Treating MDR-TB is also not easy. It requires long arduous multi-drug regimens. Many of the drugs for treating MDR-TB are expensive and many of the drugs currently available have significant side effects. Understanding a patient’s drug resistance profile is becoming increasingly more important for the successful treatment of TB patients. This is where the laboratory in Nukus is making a profound difference for TB patients in the region. 

The Lab  

Sometimes working in a hospital lab you can feel a bit disconnected from the patients that you are diagnosingIn the lab in here in Nukus, however, it is hard not to forget. The lab is situated on the grounds of the TB 1 hospital and just outside my office window is the paediatric wardEvery day coming to and from the lab I can see patients looking out their bedroom windows or even outside playing fuss boll. I use this as a constant reminder of the importance of the work we do here.  I think it is important to remember that the person looking down the microscope is usually the first person to know if a patient has TB or not.  

In fact, the lab here in Nukus has the capacity to give an initial diagnosis of TB within a couple of hours and is considered to be one of the most advanced TB labs in the whole of Central Asia, comparable to any of the TB reference labs in Europe. Diagnosing tuberculosis resistance is complex and involves concerted effort involving many steps and many people. It takes a team of 57 MSF and MOH staff to carry out the work that we do here and none of the work would be possible without the commitment of the whole team. The complexity of the system requires that the processes and procedures are performed are controlled and performed correctly.

The core function of the Nukus labs is firstly to diagnose if a patient is infected by TB. If the patient has a positive result, we then perform a drug sensitivity testing (DST). DST is critical in order to be able to establish if a patient is resistant and if so, what drugs the patient is resistant to. Critical treatment decisions are based on these diagnostic results and the results can have a significant impact on a person’s life with the treatment in some cases lasting up to two years.
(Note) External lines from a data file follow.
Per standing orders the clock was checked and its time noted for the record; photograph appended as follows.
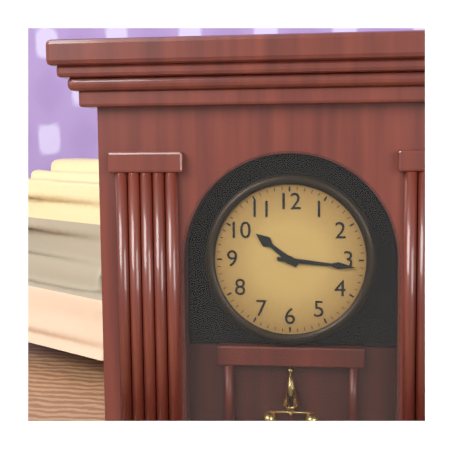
10:16
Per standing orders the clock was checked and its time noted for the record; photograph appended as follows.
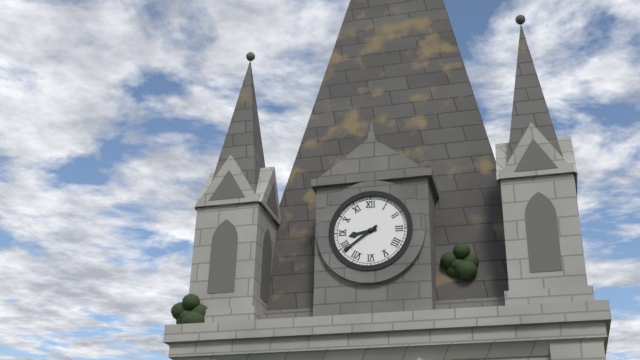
8:39
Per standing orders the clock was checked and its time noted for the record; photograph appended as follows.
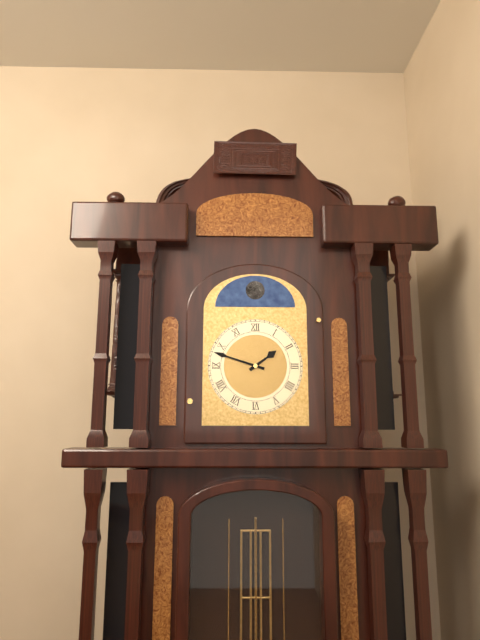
1:48
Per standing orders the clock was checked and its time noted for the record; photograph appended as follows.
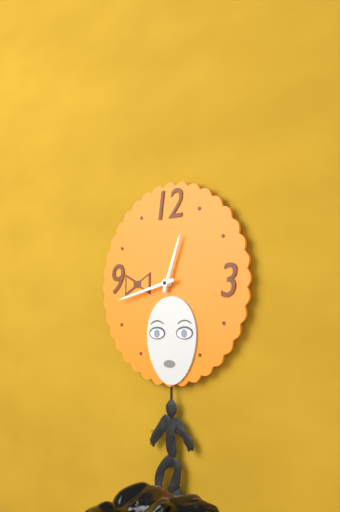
12:43
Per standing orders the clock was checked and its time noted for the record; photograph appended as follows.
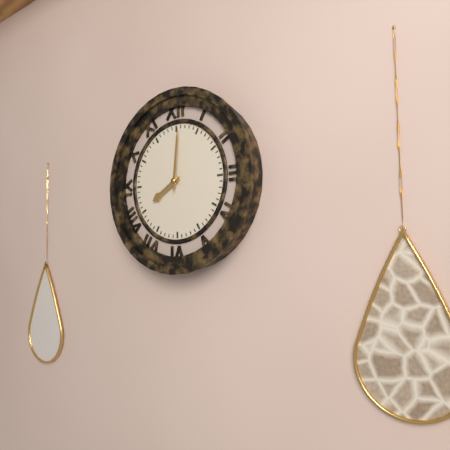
8:01
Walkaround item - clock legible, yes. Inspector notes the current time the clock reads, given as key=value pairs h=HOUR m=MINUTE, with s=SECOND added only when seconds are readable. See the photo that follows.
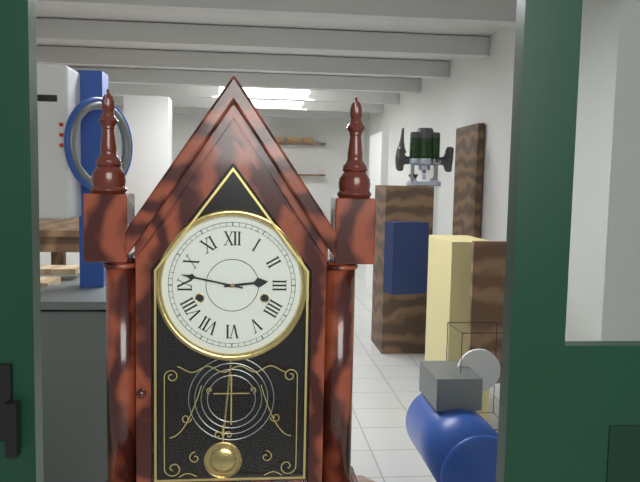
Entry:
h=2 m=47
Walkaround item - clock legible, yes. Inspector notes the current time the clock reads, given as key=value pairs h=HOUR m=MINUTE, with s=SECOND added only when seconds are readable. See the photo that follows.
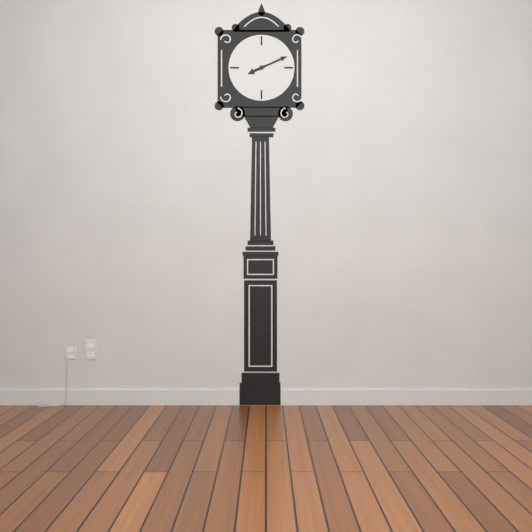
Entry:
h=8 m=11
My job is to ensure that the clinical team and the patient can trust the accuracy and the reliability of the test coming from the lab.  
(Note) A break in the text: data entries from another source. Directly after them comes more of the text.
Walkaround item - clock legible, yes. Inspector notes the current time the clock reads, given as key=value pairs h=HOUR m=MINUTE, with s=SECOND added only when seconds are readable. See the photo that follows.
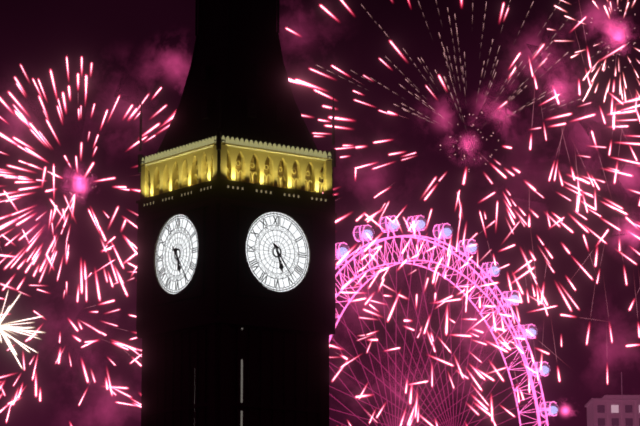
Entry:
h=5 m=24
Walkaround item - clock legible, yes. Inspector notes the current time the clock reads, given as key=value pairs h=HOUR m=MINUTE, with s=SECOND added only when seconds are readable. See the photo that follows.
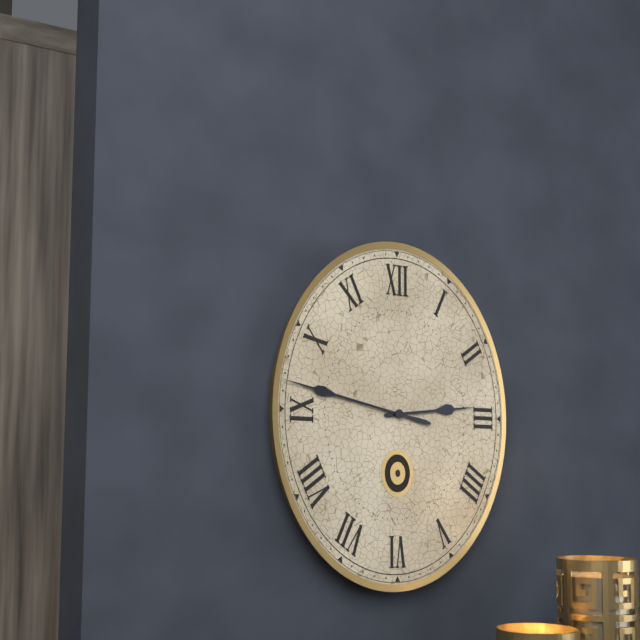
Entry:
h=2 m=47
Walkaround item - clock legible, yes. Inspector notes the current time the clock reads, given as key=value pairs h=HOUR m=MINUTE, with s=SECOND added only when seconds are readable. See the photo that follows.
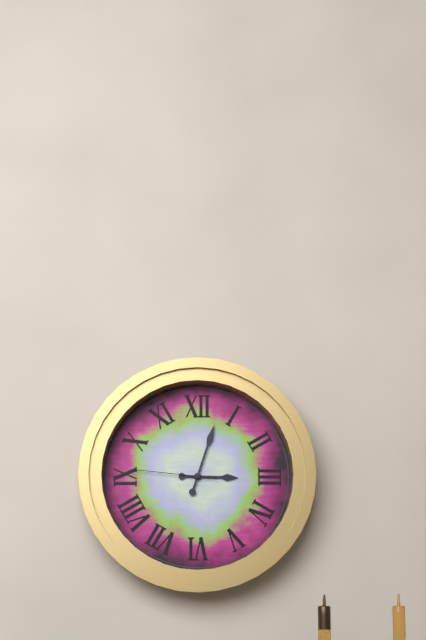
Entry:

In 2016 two new drugs were recommended by the WHO for the treatment of MDR-TB, Bedaquiline and Delamanid.  These two drugs are the only new class of TB drugs to be developed in over 40 years and are the only option for patients when all other drugs have failed.

Since their introduction in 2016 over 340 MDR-TB patients have successfully started TB treatment using these drugs in Karakalpakstan. Despite their demonstrated effectiveness recent reports have worryingly shown the emergence of both Bedaquiline and Delamanid resistance. The WHO has also recently issued a warning that the incorrect use of Bedaquiline could hasten the emergence of resistance.

Despite the rollout of these drugs, there has been a lag in the availability of DST for these drugs. This delay is mainly due to global restrictions on the accessibility of the pure compounds. In the next few months however our lab will roll out routine DST for these drugs here in Nukus. This will allow us, for the first time, to be able to establish if there is any resistance to these drugs in the region. This work is not only important for treating our patients but also on a global level to inform the surveillance and monitoring of TB resistance. These new drugs have provided options to patients who, because of resistance, have few other options. If resistance is identified outcomes for these patients will again be poor. Hopefully, this will not be the case but only time will tell.